Although the facts in the case are complex, they can be summarized as follows. Five individuals worked for and owned varying interests in several C corporations. The individuals appear to have historically received cash – whether in the form of wages or as dividends – from the corporations to defray their personal living expenses. The shareholders were interested, however, in deferring tax on earnings in excess of that needed for those living expenses.
In an effort to accomplish this goal, the shareholders engaged an outside adviser who suggested that they form several new entities with the intention of shifting the incidence of tax on these excess earnings from the C corporations. The plan involved organizing a partnership that would charge each of the C corporations a management fee and an accounts receivable factoring fee. Those charges would strip most of the income from the C corporations.
The partnership in turn would distribute its earnings to its owners – five S corporations that in turn were owned by ESOPs whose beneficiaries were those same five shareholders.

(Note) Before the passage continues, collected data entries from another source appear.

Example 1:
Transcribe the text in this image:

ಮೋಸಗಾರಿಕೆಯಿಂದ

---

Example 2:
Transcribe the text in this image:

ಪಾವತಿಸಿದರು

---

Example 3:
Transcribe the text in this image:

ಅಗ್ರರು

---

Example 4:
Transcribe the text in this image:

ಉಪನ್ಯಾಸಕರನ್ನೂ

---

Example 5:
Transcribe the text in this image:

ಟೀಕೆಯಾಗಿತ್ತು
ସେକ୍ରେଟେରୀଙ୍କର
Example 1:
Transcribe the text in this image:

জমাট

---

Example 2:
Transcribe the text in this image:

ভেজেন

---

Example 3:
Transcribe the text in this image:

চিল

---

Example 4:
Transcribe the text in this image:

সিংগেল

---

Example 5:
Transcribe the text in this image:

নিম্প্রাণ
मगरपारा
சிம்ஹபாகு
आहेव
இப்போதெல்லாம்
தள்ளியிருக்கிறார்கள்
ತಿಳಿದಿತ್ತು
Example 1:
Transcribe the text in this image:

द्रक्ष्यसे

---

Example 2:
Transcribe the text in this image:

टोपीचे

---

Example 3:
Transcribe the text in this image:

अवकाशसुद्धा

The individuals still received wages from their respective S corporation in an amounts sufficient to defray their living expenses, but the S corporations retained excess amounts and escaped current tax by virtue of the tax-exempt owner (the ESOP).
The taxpayers’ mechanism for extracting earnings from the C corporations were these new management fees and the factoring fees that the partnership charged the C corporations. The issue facing the court was whether it should respect those transactions and the related fees, or if instead those transactions lacked substance (either in whole or in part) and instead should be recharacterized as disguised distributions from the C corporations to their owners.

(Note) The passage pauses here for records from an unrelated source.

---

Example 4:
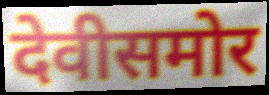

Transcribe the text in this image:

देवीसमोर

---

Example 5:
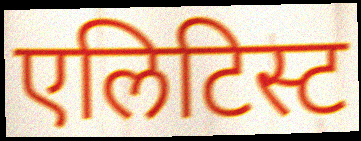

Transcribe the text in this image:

एलिटिस्ट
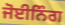
ਜੋਈਨਿੰਗ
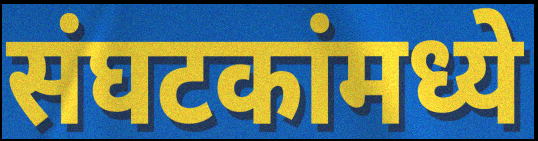
संघटकांमध्ये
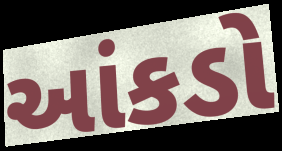
આંકડો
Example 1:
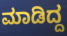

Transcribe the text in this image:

ಮಾಡಿದ್ದ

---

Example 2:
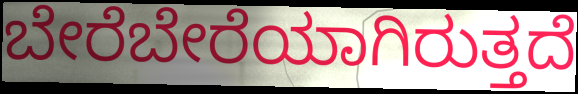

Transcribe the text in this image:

ಬೇರೆಬೇರೆಯಾಗಿರುತ್ತದೆ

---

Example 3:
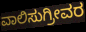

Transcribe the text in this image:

ವಾಲಿಸುಗ್ರೀವರ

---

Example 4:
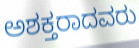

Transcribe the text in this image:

ಅಶಕ್ತರಾದವರು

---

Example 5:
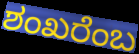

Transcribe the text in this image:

ಶಂಖರೆಂಬ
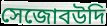
সেজোবউদি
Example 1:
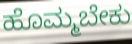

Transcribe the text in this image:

ಹೊಮ್ಮಬೇಕು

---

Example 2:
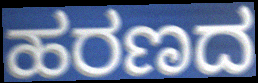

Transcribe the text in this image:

ಹರಣದ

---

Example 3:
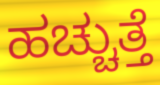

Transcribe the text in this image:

ಹಚ್ಚುತ್ತೆ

The court separately analyzed the substance of the factoring fees and the management fees, ultimately expressing concerns with both.
With the factoring fees, the court leaned on testimony that suggested that the factoring arrangement lacked many of the characteristics that one would expect in an arm’s length arrangement. In addition, the economic return that the partnership was earning for these purported services were far in excess of what was typical in the industry. As such, the court concluded that the factoring arrangement had no economic substance. The court explained, “In an objective sense, [the factoring arrangement] provided no economic benefit to the [companies] beyond the tax benefits they hoped to achieve by disguising as deductible payments what were actually distributions of corporate profits. . . . In a subjective sense, the arrangement lacked economic substance because the five principals had no non-tax business purpose for the transaction.” As such, the court recharacterized the factoring fees as constructive distributions.
The court took a slightly different approach with the management fees – focusing instead on whether they were reasonable based on the services provided. In its analysis, the court analyzed the facts against five factors on which the Court of Appeals for the Ninth Circuit (the likely appellate venue for the case) traditionally has relied:
- the service provider’s role in the company,
- a comparison of the service provider’s salary with salaries paid by similar companies for similar services,
- the character and condition of the company,
- potential conflicts of interest, and
- the internal consistency of the company's compensation arrangement.
The court concluded that the fees were excessive based on industry standards and recharacterized a portion of those payments as constructive distributions by the C corporations to their shareholders.
The Tax Court analyzed the techniques employed by these taxpayers – the factoring fees and the management fees - against objective and subjective criteria. In addition and importantly, the court noted that the new partnerships and S corporations that were formed to execute this strategy were essentially “paper entities.” Neither the partnership nor the S corporations performed any management services for the C corporations. Similarly, their activities with respect to the factoring arrangement appears to have been negligible.
The court’s skepticism regarding the economic substance of arrangements such as these – particularly where an existing entity tries to reorganize to generate a tax benefit that did not exist previously – is a good reminder for taxpayers. Companies considering restructuring transactions should be sure that their arrangements are supportable based on arms-length standards. This reminder is particularly timely in light of entity choice analyses that many taxpayers are conducting because of recently enacted tax reform legislation.